— Start of DATA SECTION —

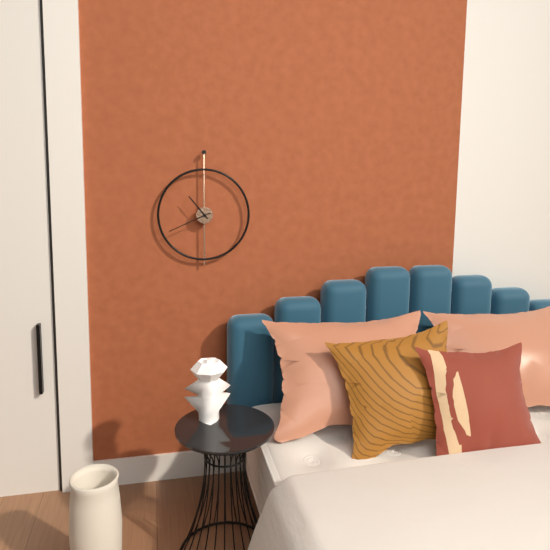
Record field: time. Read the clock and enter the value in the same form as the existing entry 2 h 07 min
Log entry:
10 h 41 min
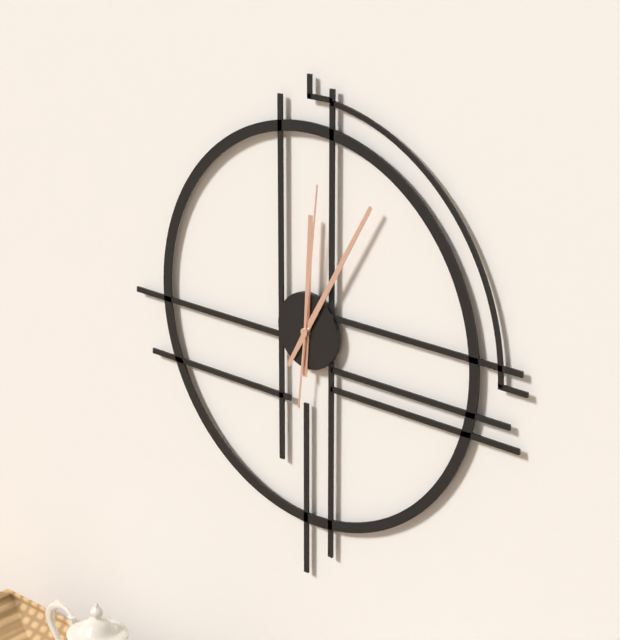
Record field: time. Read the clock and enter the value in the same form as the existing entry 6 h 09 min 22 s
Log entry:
12 h 05 min 01 s
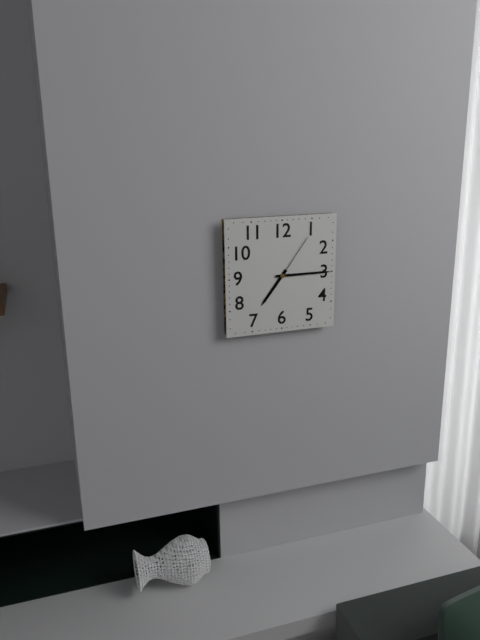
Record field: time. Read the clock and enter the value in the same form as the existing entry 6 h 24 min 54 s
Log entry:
7 h 15 min 06 s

— End of DATA SECTION —

* AIM *
Retype all of the records above word for word, leaving out the pictures.

* RESULT OF THE TASK *
Record field: time. Read the clock and enter the value in the same form as the existing entry 2 h 07 min
Log entry:
10 h 41 min
Record field: time. Read the clock and enter the value in the same form as the existing entry 6 h 09 min 22 s
Log entry:
12 h 05 min 01 s
Record field: time. Read the clock and enter the value in the same form as the existing entry 6 h 24 min 54 s
Log entry:
7 h 15 min 06 s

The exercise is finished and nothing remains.